━━ RECORDS SHOWN ━━

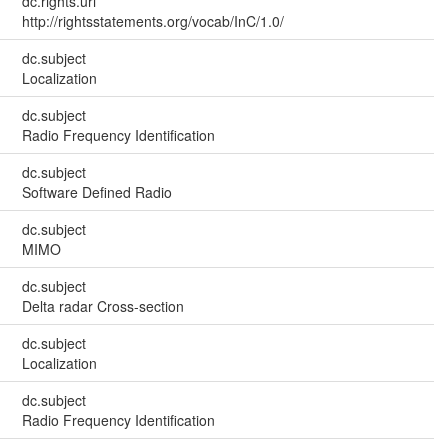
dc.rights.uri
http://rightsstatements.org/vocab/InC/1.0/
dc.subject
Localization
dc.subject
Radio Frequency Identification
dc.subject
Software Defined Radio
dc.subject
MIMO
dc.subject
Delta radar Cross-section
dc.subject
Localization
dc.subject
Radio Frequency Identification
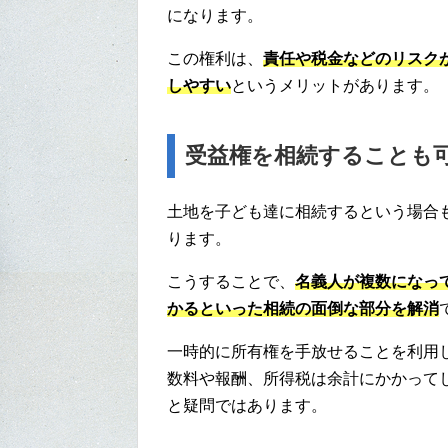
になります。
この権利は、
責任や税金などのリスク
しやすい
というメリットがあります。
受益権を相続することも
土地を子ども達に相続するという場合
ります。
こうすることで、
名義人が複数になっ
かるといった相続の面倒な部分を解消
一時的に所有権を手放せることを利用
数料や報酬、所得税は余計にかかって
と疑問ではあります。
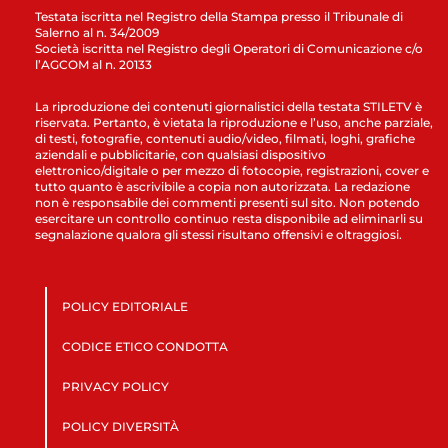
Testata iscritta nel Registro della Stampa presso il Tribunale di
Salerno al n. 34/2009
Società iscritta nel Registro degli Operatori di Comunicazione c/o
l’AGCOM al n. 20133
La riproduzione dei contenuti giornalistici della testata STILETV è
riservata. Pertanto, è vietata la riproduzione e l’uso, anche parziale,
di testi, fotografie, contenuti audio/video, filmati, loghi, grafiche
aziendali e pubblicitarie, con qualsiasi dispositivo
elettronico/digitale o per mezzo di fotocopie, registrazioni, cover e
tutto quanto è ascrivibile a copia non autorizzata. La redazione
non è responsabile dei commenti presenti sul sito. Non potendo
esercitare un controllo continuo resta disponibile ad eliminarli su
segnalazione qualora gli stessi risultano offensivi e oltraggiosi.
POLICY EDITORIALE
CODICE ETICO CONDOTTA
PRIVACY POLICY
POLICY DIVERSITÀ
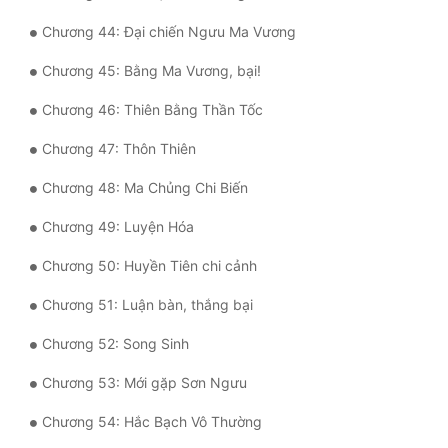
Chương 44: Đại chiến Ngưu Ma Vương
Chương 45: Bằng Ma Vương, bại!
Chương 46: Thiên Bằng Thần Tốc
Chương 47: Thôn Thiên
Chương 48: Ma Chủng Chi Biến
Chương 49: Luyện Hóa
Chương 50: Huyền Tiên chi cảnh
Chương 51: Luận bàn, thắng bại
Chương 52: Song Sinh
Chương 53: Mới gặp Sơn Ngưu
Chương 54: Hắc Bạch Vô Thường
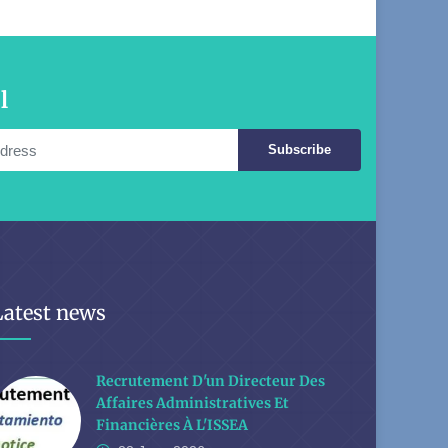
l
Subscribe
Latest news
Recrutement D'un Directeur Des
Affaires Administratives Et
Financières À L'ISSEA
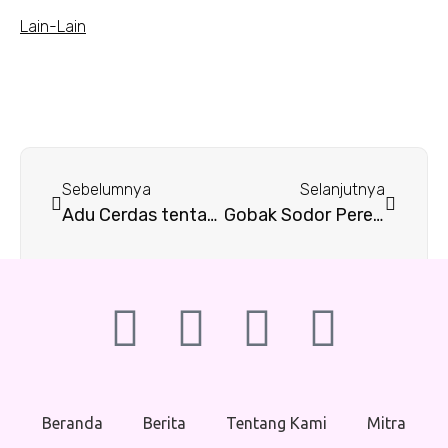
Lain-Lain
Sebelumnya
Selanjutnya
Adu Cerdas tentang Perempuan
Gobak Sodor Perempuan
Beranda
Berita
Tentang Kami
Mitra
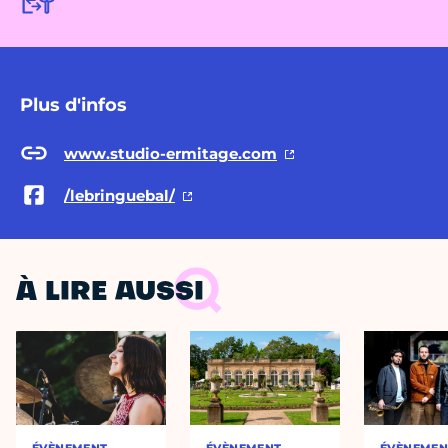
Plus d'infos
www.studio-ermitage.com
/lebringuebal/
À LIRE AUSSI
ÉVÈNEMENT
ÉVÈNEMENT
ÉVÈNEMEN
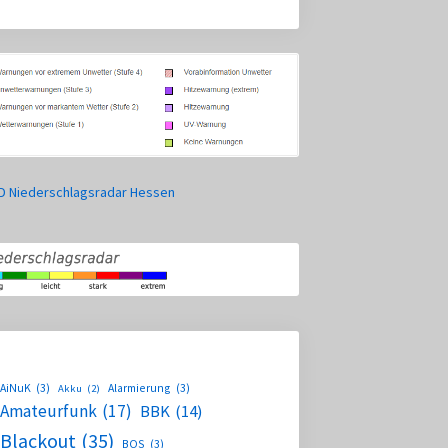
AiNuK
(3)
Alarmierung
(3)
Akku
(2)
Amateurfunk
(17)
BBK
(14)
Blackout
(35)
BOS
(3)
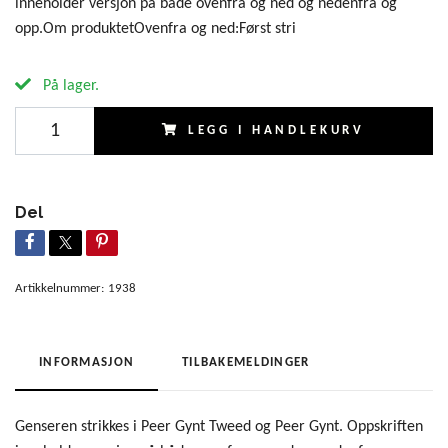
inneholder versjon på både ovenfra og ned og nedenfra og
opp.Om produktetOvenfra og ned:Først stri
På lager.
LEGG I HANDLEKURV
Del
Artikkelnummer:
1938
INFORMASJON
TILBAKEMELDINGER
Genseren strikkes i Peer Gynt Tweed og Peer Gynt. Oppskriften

━━━
━━ RECORDS SHOWN ━━

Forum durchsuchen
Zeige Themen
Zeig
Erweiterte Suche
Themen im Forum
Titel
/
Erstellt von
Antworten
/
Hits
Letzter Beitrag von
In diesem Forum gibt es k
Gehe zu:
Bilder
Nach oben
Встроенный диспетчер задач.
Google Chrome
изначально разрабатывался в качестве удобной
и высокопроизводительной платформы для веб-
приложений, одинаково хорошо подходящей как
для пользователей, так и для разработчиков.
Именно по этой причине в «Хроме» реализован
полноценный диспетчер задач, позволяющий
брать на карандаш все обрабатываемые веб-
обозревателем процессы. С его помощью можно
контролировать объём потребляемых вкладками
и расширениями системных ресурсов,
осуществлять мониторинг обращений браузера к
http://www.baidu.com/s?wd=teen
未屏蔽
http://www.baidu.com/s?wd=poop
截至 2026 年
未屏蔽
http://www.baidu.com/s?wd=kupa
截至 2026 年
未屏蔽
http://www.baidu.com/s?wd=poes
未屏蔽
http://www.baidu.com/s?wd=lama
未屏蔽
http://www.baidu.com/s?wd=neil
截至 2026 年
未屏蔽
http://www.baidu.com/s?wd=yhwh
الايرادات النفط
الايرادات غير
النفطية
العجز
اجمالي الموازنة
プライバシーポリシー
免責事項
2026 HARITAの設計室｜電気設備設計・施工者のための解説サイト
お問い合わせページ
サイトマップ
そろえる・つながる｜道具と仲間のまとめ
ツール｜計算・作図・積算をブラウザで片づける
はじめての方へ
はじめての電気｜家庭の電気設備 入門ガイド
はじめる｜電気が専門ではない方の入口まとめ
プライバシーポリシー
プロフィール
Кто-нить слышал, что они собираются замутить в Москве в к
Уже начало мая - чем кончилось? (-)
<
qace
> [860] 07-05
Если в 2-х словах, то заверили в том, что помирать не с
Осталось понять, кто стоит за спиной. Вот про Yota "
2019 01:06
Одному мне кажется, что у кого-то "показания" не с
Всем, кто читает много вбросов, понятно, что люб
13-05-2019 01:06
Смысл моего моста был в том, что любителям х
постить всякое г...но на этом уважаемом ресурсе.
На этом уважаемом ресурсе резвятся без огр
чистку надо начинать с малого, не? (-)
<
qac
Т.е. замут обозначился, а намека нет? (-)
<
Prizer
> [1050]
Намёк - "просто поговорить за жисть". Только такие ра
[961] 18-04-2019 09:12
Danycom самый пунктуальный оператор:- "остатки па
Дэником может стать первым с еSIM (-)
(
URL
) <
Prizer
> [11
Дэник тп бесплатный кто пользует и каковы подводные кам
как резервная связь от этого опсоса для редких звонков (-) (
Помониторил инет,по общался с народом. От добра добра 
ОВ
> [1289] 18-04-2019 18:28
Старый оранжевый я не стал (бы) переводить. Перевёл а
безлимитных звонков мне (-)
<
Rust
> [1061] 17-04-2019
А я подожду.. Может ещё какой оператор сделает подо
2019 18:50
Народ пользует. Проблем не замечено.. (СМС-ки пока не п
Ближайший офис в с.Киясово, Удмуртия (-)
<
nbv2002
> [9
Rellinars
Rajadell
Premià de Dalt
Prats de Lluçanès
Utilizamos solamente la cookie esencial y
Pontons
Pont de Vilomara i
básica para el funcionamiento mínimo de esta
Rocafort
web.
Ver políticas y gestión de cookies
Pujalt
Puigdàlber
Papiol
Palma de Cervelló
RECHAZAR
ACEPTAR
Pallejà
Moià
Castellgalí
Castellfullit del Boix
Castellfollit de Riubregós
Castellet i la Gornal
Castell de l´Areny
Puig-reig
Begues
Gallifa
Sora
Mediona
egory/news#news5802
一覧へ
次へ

━━━
━━ RECORDS SHOWN ━━

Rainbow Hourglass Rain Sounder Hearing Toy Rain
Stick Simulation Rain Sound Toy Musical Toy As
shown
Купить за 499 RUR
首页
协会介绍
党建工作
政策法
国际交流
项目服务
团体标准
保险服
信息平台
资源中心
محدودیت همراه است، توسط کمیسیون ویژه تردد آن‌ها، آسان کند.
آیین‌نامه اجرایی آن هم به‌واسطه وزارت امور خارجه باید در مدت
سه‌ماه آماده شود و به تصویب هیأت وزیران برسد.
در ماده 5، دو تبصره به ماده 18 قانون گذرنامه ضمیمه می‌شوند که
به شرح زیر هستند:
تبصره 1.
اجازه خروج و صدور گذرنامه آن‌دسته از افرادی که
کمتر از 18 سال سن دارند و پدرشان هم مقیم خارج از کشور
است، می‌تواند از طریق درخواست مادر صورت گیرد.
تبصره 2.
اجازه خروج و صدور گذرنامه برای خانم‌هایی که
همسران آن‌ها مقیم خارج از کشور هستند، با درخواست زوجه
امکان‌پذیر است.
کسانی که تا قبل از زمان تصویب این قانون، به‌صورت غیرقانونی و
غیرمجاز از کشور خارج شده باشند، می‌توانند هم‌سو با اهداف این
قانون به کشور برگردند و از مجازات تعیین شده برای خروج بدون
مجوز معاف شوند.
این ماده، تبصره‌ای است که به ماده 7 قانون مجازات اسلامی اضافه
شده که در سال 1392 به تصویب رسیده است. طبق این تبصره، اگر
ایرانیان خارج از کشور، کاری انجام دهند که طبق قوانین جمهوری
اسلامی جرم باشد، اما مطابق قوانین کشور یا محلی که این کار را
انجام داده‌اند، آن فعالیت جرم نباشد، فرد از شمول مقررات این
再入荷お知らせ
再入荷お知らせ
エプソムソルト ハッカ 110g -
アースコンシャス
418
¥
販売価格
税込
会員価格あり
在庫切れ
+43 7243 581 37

━━━

* [REQUIRED WORK]: Using the records above, select and copy every line that has the word "POLICY".

* [OUTPUT OF THE TASK]:
POLICY EDITORIALE
PRIVACY POLICY
POLICY DIVERSITÀ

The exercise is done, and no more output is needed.